START RECORDS TO PROCESS

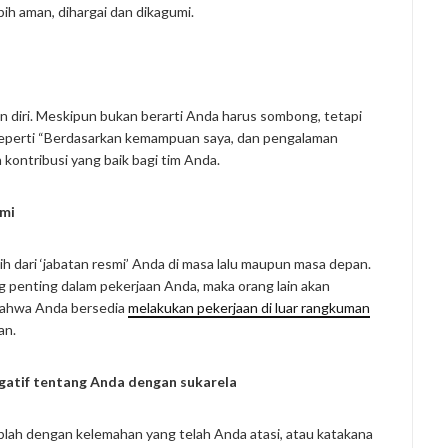
bih aman, dihargai dan dikagumi.
diri. Meskipun bukan berarti Anda harus sombong, tetapi
seperti “Berdasarkan kemampuan saya, dan pengalaman
kontribusi yang baik bagi tim Anda.
smi
h dari ‘jabatan resmi’ Anda di masa lalu maupun masa depan.
 penting dalam pekerjaan Anda, maka orang lain akan
bahwa Anda bersedia
melakukan pekerjaan di luar rangkuman
an.
gatif tentang Anda dengan sukarela
blah dengan kelemahan yang telah Anda atasi, atau katakana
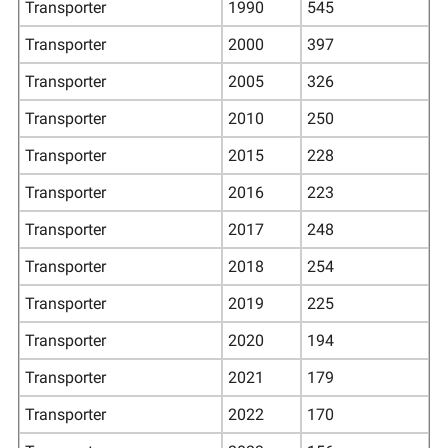
Transporter
1990
545
Transporter
2000
397
Transporter
2005
326
Transporter
2010
250
Transporter
2015
228
Transporter
2016
223
Transporter
2017
248
Transporter
2018
254
Transporter
2019
225
Transporter
2020
194
Transporter
2021
179
Transporter
2022
170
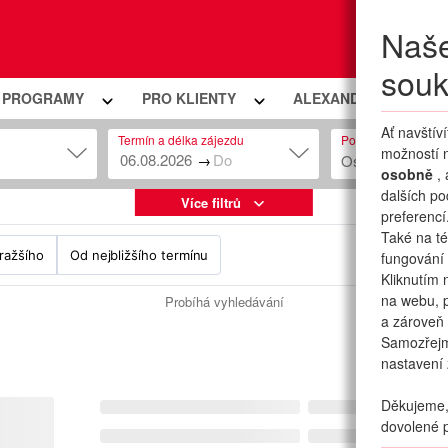
Naše
Moje
souk
Í PROGRAMY
PRO KLIENTY
ALEXANDRIA PREMIU
Ať navštív
Termín a délka zájezdu
Počet osob
možností n
→
Osob: 2 + 0
osobně
,
dalších po
Více filtrů
preferencí
Také na té
ražšího
Od nejbližšího termínu
fungování 
Kliknutím 
na webu, p
Probíhá vyhledávání
a zároveň 
Samozřej
nastavení 
Děkujeme, 
dovolené p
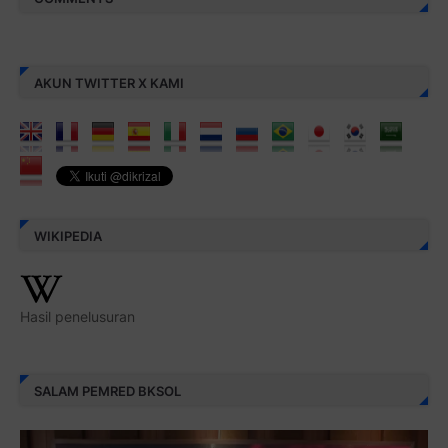
AKUN TWITTER X KAMI
WIKIPEDIA
Hasil penelusuran
SALAM PEMRED BKSOL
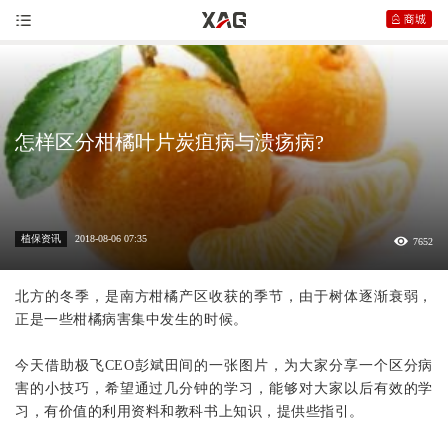
怎样区分柑橘叶片炭疽病与溃疡病?
植保资讯
2018-08-06 07:35
7652
北方的冬季，是南方柑橘产区收获的季节，由于树体逐渐衰弱，
正是一些柑橘病害集中发生的时候。
今天借助
极飞
CEO彭斌田间的一张图片，为大家分享一个区分病
害的小技巧，希望通过几分钟的学习，能够对大家以后有效的学
习，有价值的利用资料和教科书上知识，提供些指引。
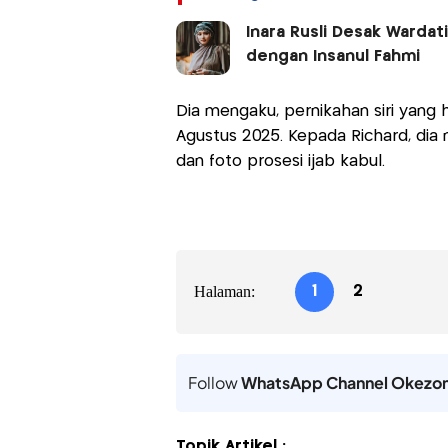
Inara Rusli Desak Wardat
dengan Insanul Fahmi
Dia mengaku, pernikahan siri yang ha
Agustus 2025. Kepada Richard, dia 
dan foto prosesi ijab kabul.
Halaman:
1
2
Follow
WhatsApp Channel Okezo
Topik Artikel :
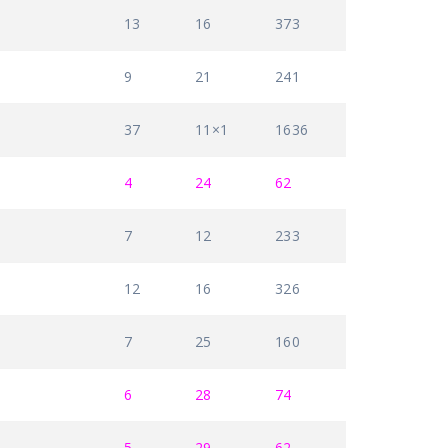
13
16
373
9
21
241
37
11×1
1636
4
24
62
7
12
233
12
16
326
7
25
160
6
28
74
5
29
62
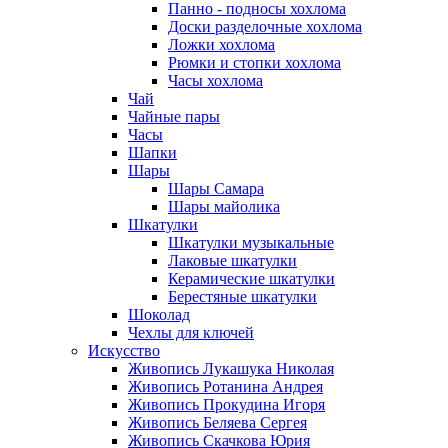
Панно - подносы хохлома
Доски разделочные хохлома
Ложки хохлома
Рюмки и стопки хохлома
Часы хохлома
Чай
Чайные пары
Часы
Шапки
Шары
Шары Самара
Шары майолика
Шкатулки
Шкатулки музыкальные
Лаковые шкатулки
Керамические шкатулки
Берестяные шкатулки
Шоколад
Чехлы для ключей
Искусство
Живопись Лукашука Николая
Живопись Ротанина Андрея
Живопись Прокудина Игоря
Живопись Беляева Сергея
Живопись Скачкова Юрия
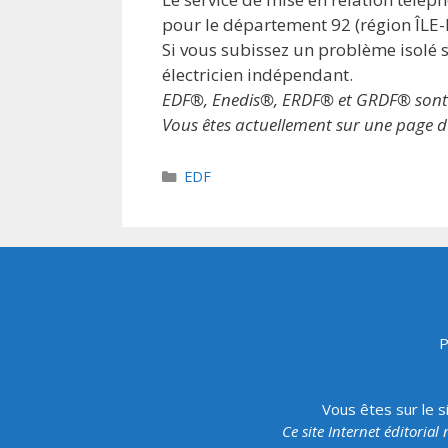
pour le département 92 (région ÎLE
Si vous subissez un problème isolé s
électricien indépendant.
EDF®, Enedis®, ERDF® et GRDF® sont des
Vous êtes actuellement sur une page du
Catégories
EDF
P
Vous êtes sur le s
Ce site Internet éditorial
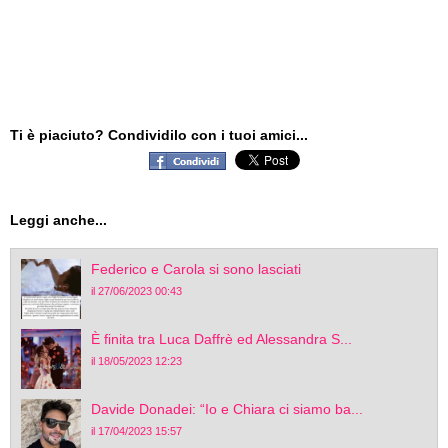
Ti è piaciuto? Condividilo con i tuoi amici...
Leggi anche...
Federico e Carola si sono lasciati
il 27/06/2023 00:43
È finita tra Luca Daffrè ed Alessandra S...
il 18/05/2023 12:23
Davide Donadei: “Io e Chiara ci siamo ba...
il 17/04/2023 15:57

END RECORDS TO PROCESS

## WHAT IS BEING ASKED
Copy the text read from each picture in the data above, line for line and without any change. Leave the pictures themselves out of your answer.

## EXPECTED OUTPUT
bih aman, dihargai dan dikagumi.
diri. Meskipun bukan berarti Anda harus sombong, tetapi
seperti “Berdasarkan kemampuan saya, dan pengalaman
kontribusi yang baik bagi tim Anda.
smi
h dari ‘jabatan resmi’ Anda di masa lalu maupun masa depan.
 penting dalam pekerjaan Anda, maka orang lain akan
bahwa Anda bersedia
melakukan pekerjaan di luar rangkuman
an.
gatif tentang Anda dengan sukarela
blah dengan kelemahan yang telah Anda atasi, atau katakana
Transporter
1990
545
Transporter
2000
397
Transporter
2005
326
Transporter
2010
250
Transporter
2015
228
Transporter
2016
223
Transporter
2017
248
Transporter
2018
254
Transporter
2019
225
Transporter
2020
194
Transporter
2021
179
Transporter
2022
170
Naše
Moje
souk
Í PROGRAMY
PRO KLIENTY
ALEXANDRIA PREMIU
Ať navštív
Termín a délka zájezdu
Počet osob
možností n
→
Osob: 2 + 0
osobně
,
dalších po
Více filtrů
preferencí
Také na té
ražšího
Od nejbližšího termínu
fungování 
Kliknutím 
na webu, p
Probíhá vyhledávání
a zároveň 
Samozřej
nastavení 
Děkujeme, 
dovolené p
AKUN TWITTER X KAMI
WIKIPEDIA
Hasil penelusuran
SALAM PEMRED BKSOL
怎样区分柑橘叶片炭疽病与溃疡病?
植保资讯
2018-08-06 07:35
7652
北方的冬季，是南方柑橘产区收获的季节，由于树体逐渐衰弱，
正是一些柑橘病害集中发生的时候。
今天借助
极飞
CEO彭斌田间的一张图片，为大家分享一个区分病
害的小技巧，希望通过几分钟的学习，能够对大家以后有效的学
习，有价值的利用资料和教科书上知识，提供些指引。
Inara Rusli Desak Wardat
dengan Insanul Fahmi
Dia mengaku, pernikahan siri yang ha
Agustus 2025. Kepada Richard, dia 
dan foto prosesi ijab kabul.
Halaman:
1
2
Follow
WhatsApp Channel Okezo
Topik Artikel :
13
16
373
9
21
241
37
11×1
1636
4
24
62
7
12
233
12
16
326
7
25
160
6
28
74
5
29
62
Панно - подносы хохлома
Доски разделочные хохлома
Ложки хохлома
Рюмки и стопки хохлома
Часы хохлома
Чай
Чайные пары
Часы
Шапки
Шары
Шары Самара
Шары майолика
Шкатулки
Шкатулки музыкальные
Лаковые шкатулки
Керамические шкатулки
Берестяные шкатулки
Шоколад
Чехлы для ключей
Искусство
Живопись Лукашука Николая
Живопись Ротанина Андрея
Живопись Прокудина Игоря
Живопись Беляева Сергея
Живопись Скачкова Юрия
pour le département 92 (région ÎLE
Si vous subissez un problème isolé s
électricien indépendant.
EDF®, Enedis®, ERDF® et GRDF® sont des
Vous êtes actuellement sur une page du
Catégories
EDF
P
Vous êtes sur le s
Ce site Internet éditorial
Ti è piaciuto? Condividilo con i tuoi amici...
Leggi anche...
Federico e Carola si sono lasciati
il 27/06/2023 00:43
È finita tra Luca Daffrè ed Alessandra S...
il 18/05/2023 12:23
Davide Donadei: “Io e Chiara ci siamo ba...
il 17/04/2023 15:57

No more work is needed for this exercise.